Study Finds There’s (Still) a Gender Gap in North American Museum Directorships
Women museum directors occupy fewer of the top jobs and earn less than their male counterparts.
The Gender Gap Report 2017, published on March 22 by the Association of Art Museum Directors (AAMD), found that representation and pay equity for female museum directors is getting incrementally better, but a gender gap persists.
The AAMD is a 100-year-old association, with 242 members from the U.S., Canada, and Mexico. The study includes directors of six main types of museums: encyclopedic, college/university, contemporary, culturally specific, single artist, and single medium.
The association’s 2014 Gender Gap Report found that less than half of directorships at art museums were held by women, and that their salaries were lower, especially at the largest museums, determined by operating budget.
According to the new survey, 100 of the 210 responding institutions (nearly half of which were encyclopedic museums) were headed by women, who earned, on average, 73 cents for every dollar earned by their male counterparts.
And the larger the museum, the bigger the gender gap. 54 percent of museums with operating budgets under $15 million were run by women, compared to 30 percent of museums with operating budgets over $15 million.
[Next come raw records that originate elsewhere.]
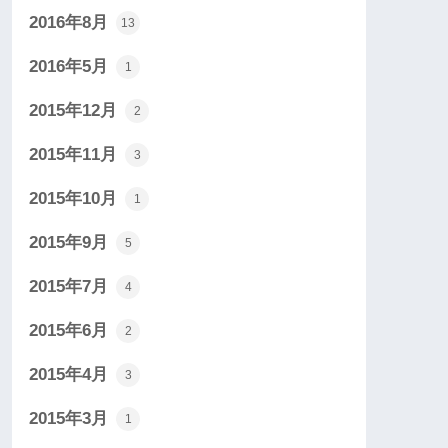
2016年8月
13
2016年5月
1
2015年12月
2
2015年11月
3
2015年10月
1
2015年9月
5
2015年7月
4
2015年6月
2
2015年4月
3
2015年3月
1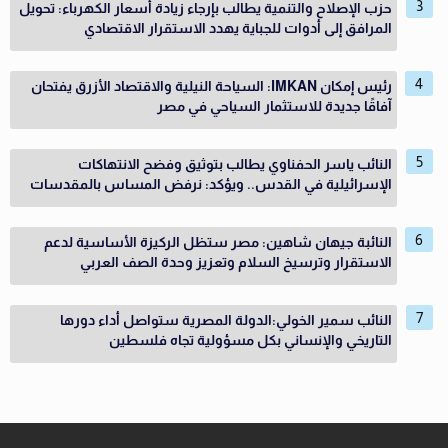
حزب الإصلاح والتنمية يطالب بإرجاء زيادة أسعار الكهرباء: تحويل
المرافق إلى أدوات للجباية يهدد الاستقرار الاقتصادي
رئيس إمكان IMKAN: السياحة النيلية والاقتصاد الأزرق يفتحان
آفاقًا جديدة للاستثمار السياحي في مصر
النائب ياسر الحفناوي يطالب بتوثيق وفضح الانتهاكات
الإسرائيلية في القدس.. ويؤكد: نرفض المساس بالمقدسات
النائبة جيهان شاهين: مصر ستظل الركيزة الأساسية لدعم
الاستقرار وترسيخ السلام وتعزيز وحدة الصف العربي
النائب سمير الخولي:الدولة المصرية ستواصل أداء دورها
التاريخي والإنساني بكل مسؤولية تجاه فلسطين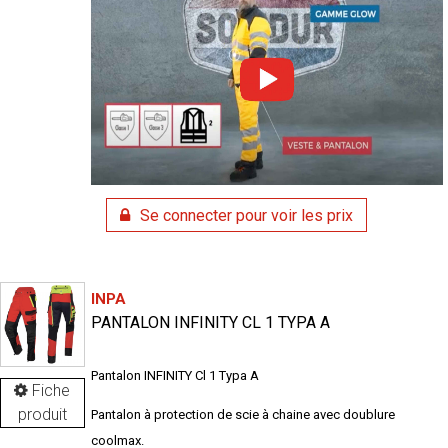
Se connecter pour voir les prix
INPA
PANTALON INFINITY CL 1 TYPA A
Pantalon INFINITY Cl 1 Typa A
Fiche
produit
Pantalon à protection de scie à chaine avec doublure
coolmax.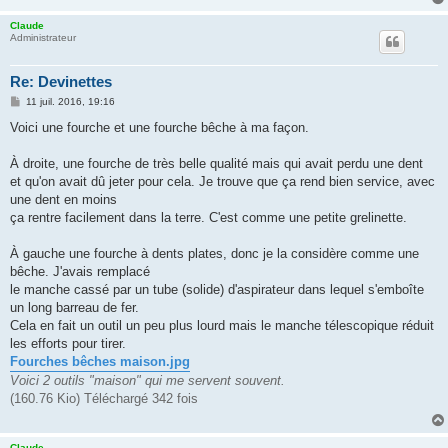
Claude
Administrateur
Re: Devinettes
M
11 juil. 2016, 19:16
e
s
Voici une fourche et une fourche bêche à ma façon.
s
a
g
À droite, une fourche de très belle qualité mais qui avait perdu une dent
e
et qu'on avait dû jeter pour cela. Je trouve que ça rend bien service, avec
une dent en moins
ça rentre facilement dans la terre. C'est comme une petite grelinette.
À gauche une fourche à dents plates, donc je la considère comme une
bêche. J'avais remplacé
le manche cassé par un tube (solide) d'aspirateur dans lequel s'emboîte
un long barreau de fer.
Cela en fait un outil un peu plus lourd mais le manche télescopique réduit
les efforts pour tirer.
Fourches bêches maison.jpg
Voici 2 outils "maison" qui me servent souvent.
(160.76 Kio) Téléchargé 342 fois
Claude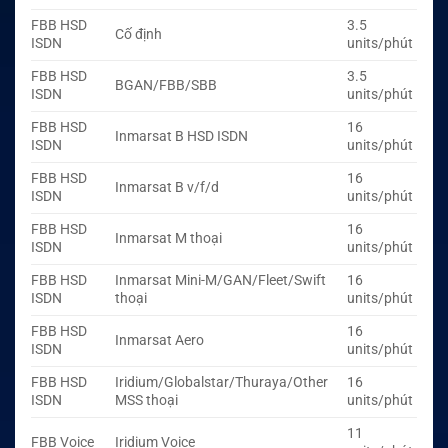
FBB HSD
3.5
Cố định
ISDN
units/phút
FBB HSD
3.5
BGAN/FBB/SBB
ISDN
units/phút
FBB HSD
16
Inmarsat B HSD ISDN
ISDN
units/phút
FBB HSD
16
Inmarsat B v/f/d
ISDN
units/phút
FBB HSD
16
Inmarsat M thoại
ISDN
units/phút
FBB HSD
Inmarsat Mini-M/GAN/Fleet/Swift
16
ISDN
thoại
units/phút
FBB HSD
16
Inmarsat Aero
ISDN
units/phút
FBB HSD
Iridium/Globalstar/Thuraya/Other
16
ISDN
MSS thoại
units/phút
11
FBB Voice
Iridium Voice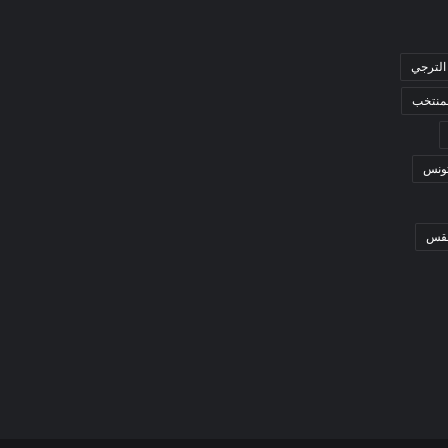
الترجي
لمنتخب
ونس
قس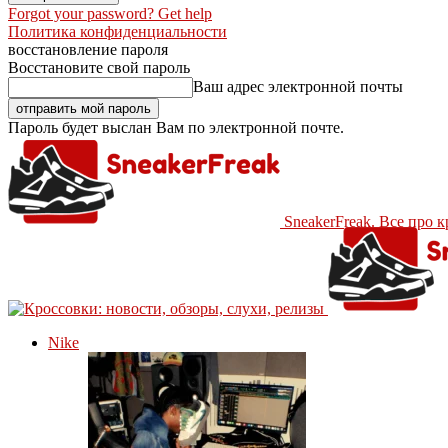
Forgot your password? Get help
Политика конфиденциальности
восстановление пароля
Восстановите свой пароль
Ваш адрес электронной почты
Пароль будет выслан Вам по электронной почте.
SneakerFreak. Все про 
Nike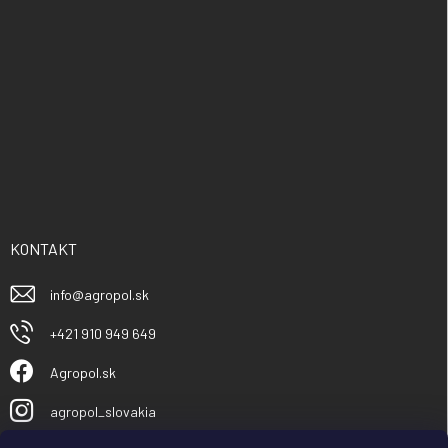
KONTAKT
info
@
agropol.sk
+421 910 949 649
Agropol.sk
agropol_slovakia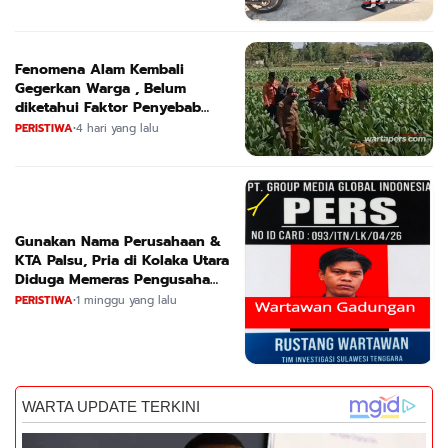
Fenomena Alam Kembali
Gegerkan Warga , Belum
diketahui Faktor Penyebab
Suara
PERISTIWA
•
4 hari yang lalu
Gunakan Nama Perusahaan &
KTA Palsu, Pria di Kolaka Utara
Diduga Memeras Pengusaha
Tambang dan Minyak
PERISTIWA
•
1 minggu yang lalu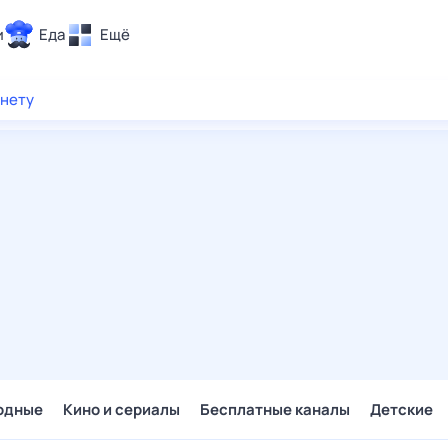
и
Еда
Ещё
Почта
рнету
ия и отдых
Поиск
Погода
ТВ-программа
и и тренды
 ситуации
 вместе
Помощь
одные
Кино и сериалы
Бесплатные каналы
Детские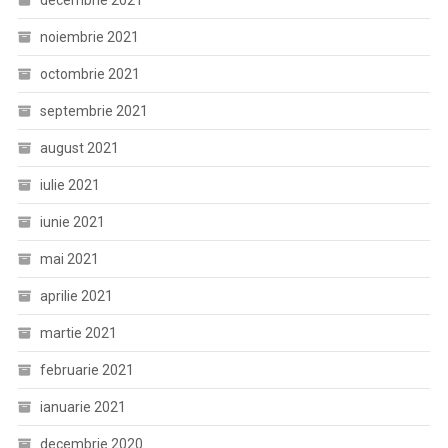
decembrie 2021
noiembrie 2021
octombrie 2021
septembrie 2021
august 2021
iulie 2021
iunie 2021
mai 2021
aprilie 2021
martie 2021
februarie 2021
ianuarie 2021
decembrie 2020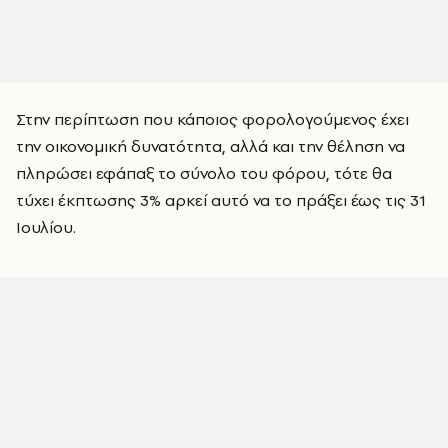
Στην περίπτωση που κάποιος φορολογούμενος έχει
την οικονομική δυνατότητα, αλλά και την θέληση να
πληρώσει εφάπαξ το σύνολο του φόρου, τότε θα
τύχει έκπτωσης 3% αρκεί αυτό να το πράξει έως τις 31
Ιουλίου.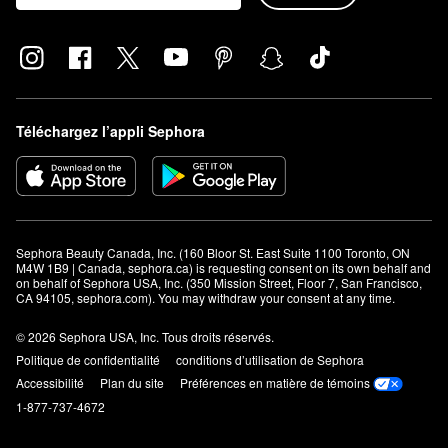
Téléchargez l’appli Sephora
Sephora Beauty Canada, Inc. (160 Bloor St. East Suite 1100 Toronto, ON 
M4W 1B9 | Canada, sephora.ca) is requesting consent on its own behalf and 
on behalf of Sephora USA, Inc. (350 Mission Street, Floor 7, San Francisco, 
CA 94105, sephora.com). You may withdraw your consent at any time.
© 2026 Sephora USA, Inc. Tous droits réservés.
Politique de confidentialité
conditions d’utilisation de Sephora
Accessibilité
Plan du site
Préférences en matière de témoins
1-877-737-4672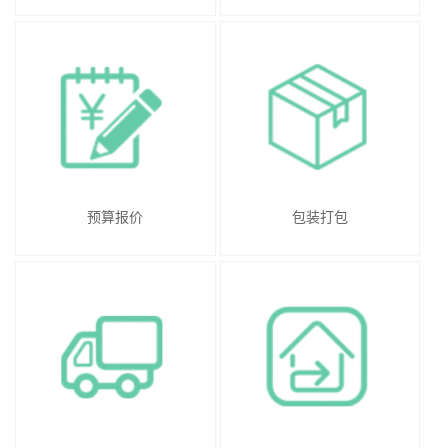
预算报价
包装打包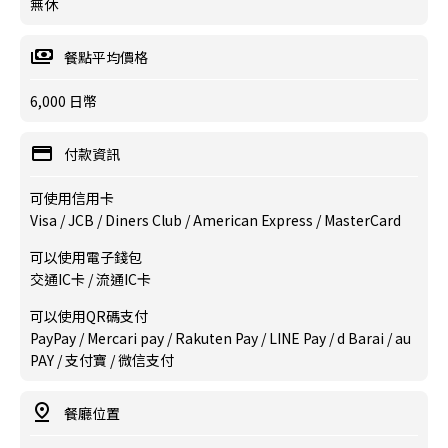
無休
餐點平均價格
6,000 日幣
付款資訊
可使用信用卡
Visa / JCB / Diners Club / American Express / MasterCard
可以使用電子錢包
交通IC卡 / 流通IC卡
可以使用QR碼支付
PayPay / Mercari pay / Rakuten Pay / LINE Pay / d Barai / au
PAY / 支付寶 / 微信支付
餐廳位置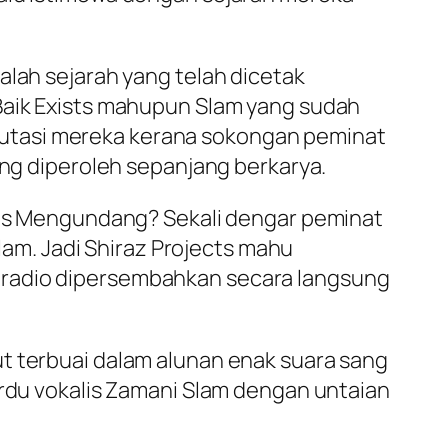
alah sejarah yang telah dicetak
 Baik Exists mahupun Slam yang sudah
utasi mereka kerana sokongan peminat
ang diperoleh sepanjang berkarya.
imis Mengundang? Sekali dengar peminat
Slam. Jadi Shiraz Projects mahu
 radio dipersembahkan secara langsung
t terbuai dalam alunan enak suara sang
erdu vokalis Zamani Slam dengan untaian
Of the 13 highest-budget museums, men run 12. Relative to operating budget, women’s salaries are lower than men’s.
But there are some improvements, tracked according to the responses from 181 directors who also responded to the 2013 survey: 48 percent, compared to 43 percent, of directorships are now held by women. In terms of salary equity, women at larger museums, previously earning 70 cents to the male dollar, now earn 75.
In personal interviews, experienced female museum directors pointed to a potential generational shift—with longtime male museum directors retiring—that could welcome more women in top roles. They emphasized their own role in ushering in a new, gender-equal era, arguing that women in leadership and board roles will help to bring in more women.
They also encouraged women to ask for more money, to challenge the unwritten, and unquantifiable, status quo of social and cultural codes.
Most of all, as written in the report’s conclusion, “[I]t is imperative that open discussion and dialogue continue in order for gender equity to prevail.”